OPINIÃO

Medo de pix, vacina com chip e ditadura comunista

 – Eu não confio em pix – disse o senhor na mesa ao meu lado no espetinho, com ares de sabe tudo e a já falada aqui autoconfiança inabalável dos homens brancos héteros cinquentões. Os amigos, de perfil parecido, já tentaram convencê-lo da segurança do mecanismo, um deles empresário registrou que o pix havia dinamizado seus negócios, mas o homem continuou:

– Podem usar o pix para roubar meus dados, doido é quem confia nesse pessoal. Prefiro ir ao banco e fazer tudo na boca do caixa ou pelo menos no caixa eletrônico! – sentenciou.

Fiquei com vontade de me meter no papo e perguntar ao distinto qual a opinião dele sobre vacinação. Tenho certeza que seria igual a que ouvi de um cidadão (também homem branco hétero cinquentão)  na fila do Supercop semana passada, resmungando que só se vacinou por pressão da filha, “porque eu li que a vacina pode implantar um chip no nosso corpo, coisa da China“, vociferou. Acabei indo passar meu pão na fila ao lado para não ter de ouvir tanta barbaridades.
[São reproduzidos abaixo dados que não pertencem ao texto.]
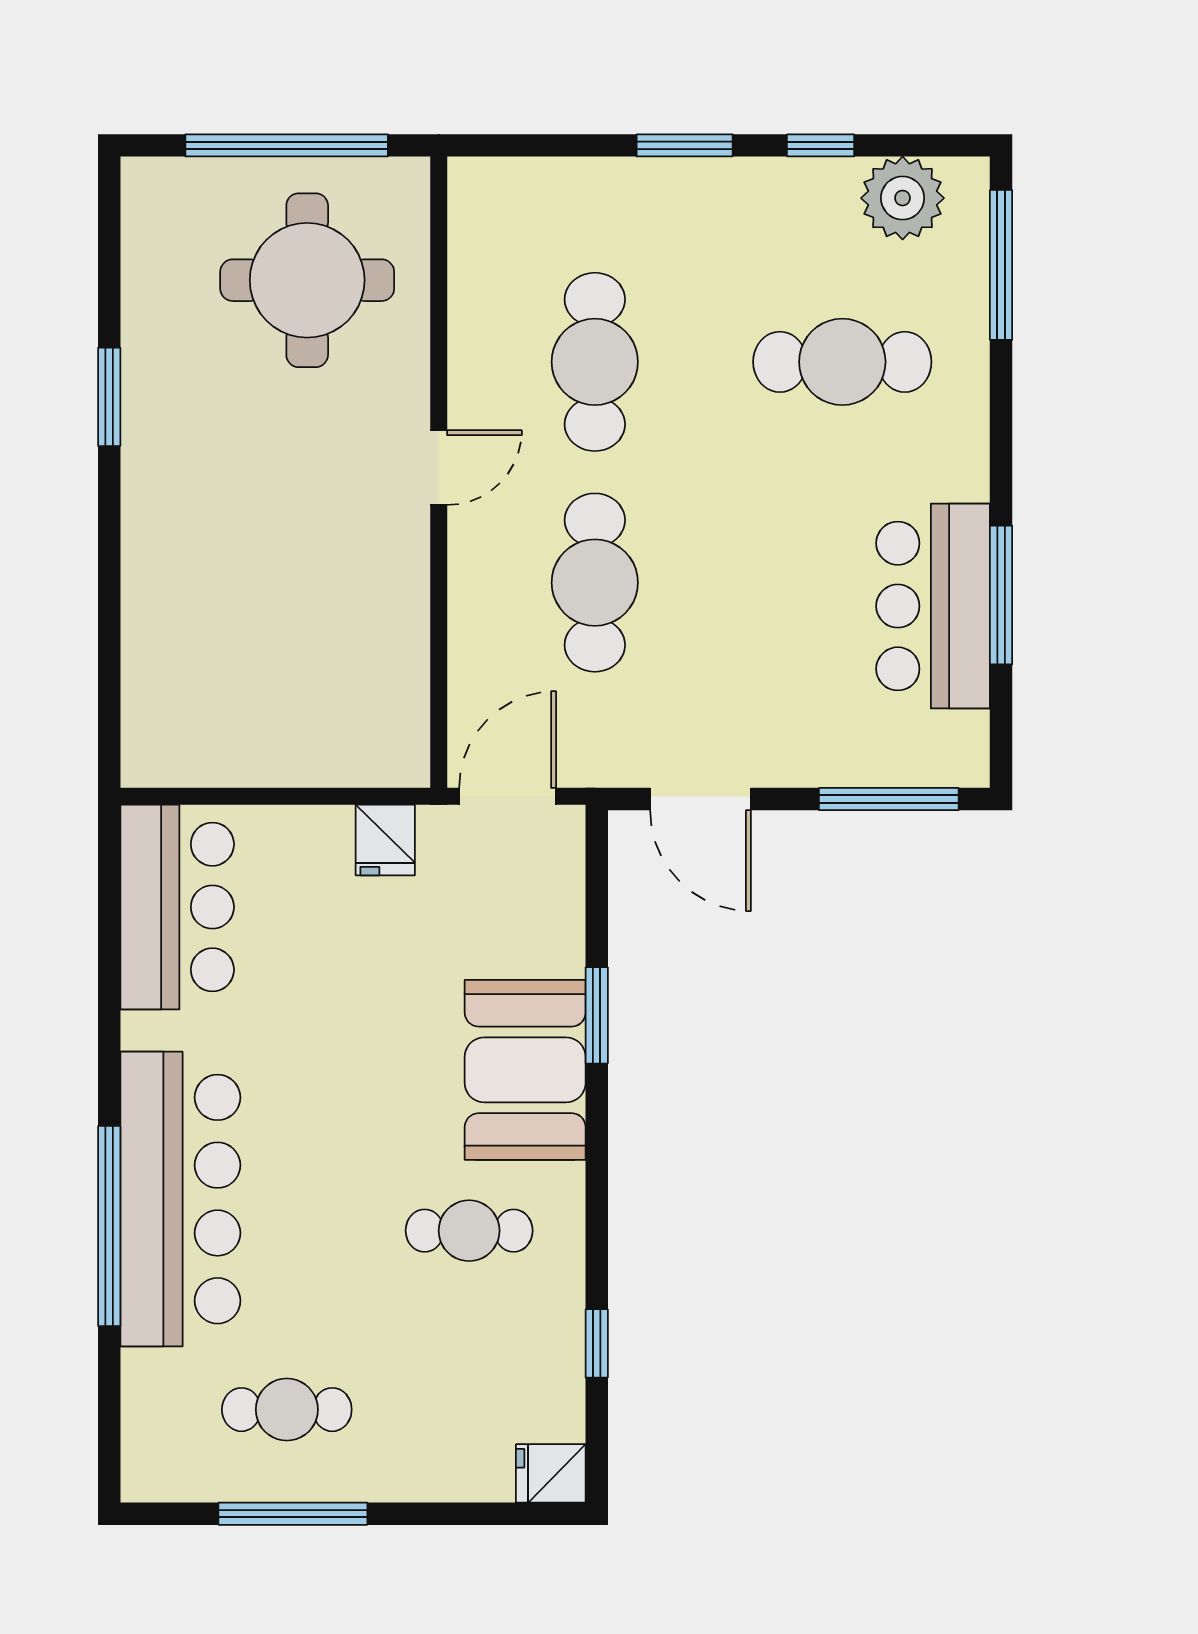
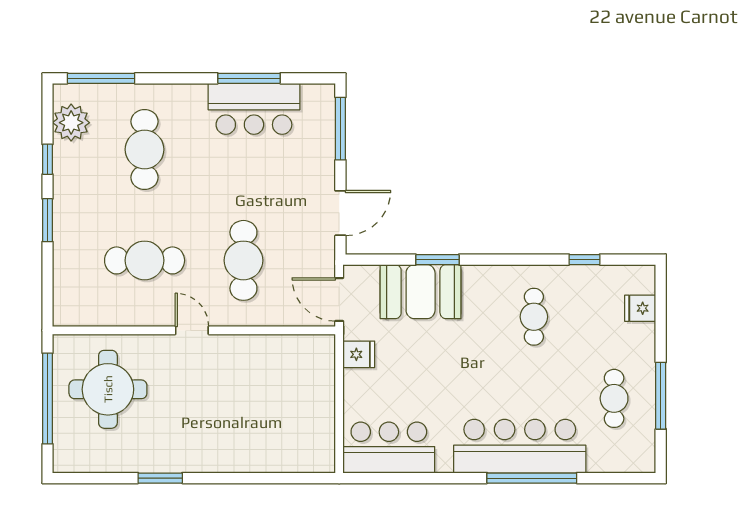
cafe table: (595, 583) -> (243, 260), turned 90
booth: (525, 1070) -> (421, 292), moved
fridge: (551, 1473) -> (640, 308), moved, turned 90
Mas é fato que temos e teremos de conviver com esse pessoal, que vive 24h por dia em um filme de conspiracionismo, daqueles que existe uma intriga internacional envolvendo milhares de pessoas para fazer o mal a alguém ou dominar o Mundo. O problema é que na vida real a coisa não é bem assim. E isso é uma herança do olavismo, a triste “ciência” criada pelo autoproclamado filósofo Olavo de Carvalho, um astrólogo picareta que percebeu o movimento conservador e de extrema-direita se formando no Mundo e o usou – de sua forma, com palavrões, ofensas, chantagens e ódio – para escrever livros e ganhar dinheiro. E ser cooptado por políticos. Como por Bolsonaro, através de assessores e pelo filho Eduardo.

A união do olavismo com o recém-formatado bolsonarismo (na verdade a extrema-direita que havia encontrado no deputado medíocre, falastrão e truculento um símbolo – ou “mito” –  para chamar de seu) forneceu um embasamento “ideológico” para a campanha de 2018. O que ajudou Bolsonaro a se eleger (embora com Lula livre, Jair não tivesse vencido).

O balaio “ideológico” de Olavo somado ao conservadorismo que Bolsonaro adotou ao se unir ao movimento evangélico, pavimentou o caminho para que parcela da sociedade brasileira começasse um caminho de desconexão da realidade. O que facilita o trabalho da direita, evidenciam, através das verdades fáceis, do medo e da anticiência. Dessa forma, a partir de 2028, o PT voltou a ser associado à uma tal “ditadura comunista”, o que ninguém viu nem sombra em 13 anos de governos petistas com Lula e Dilma, claro.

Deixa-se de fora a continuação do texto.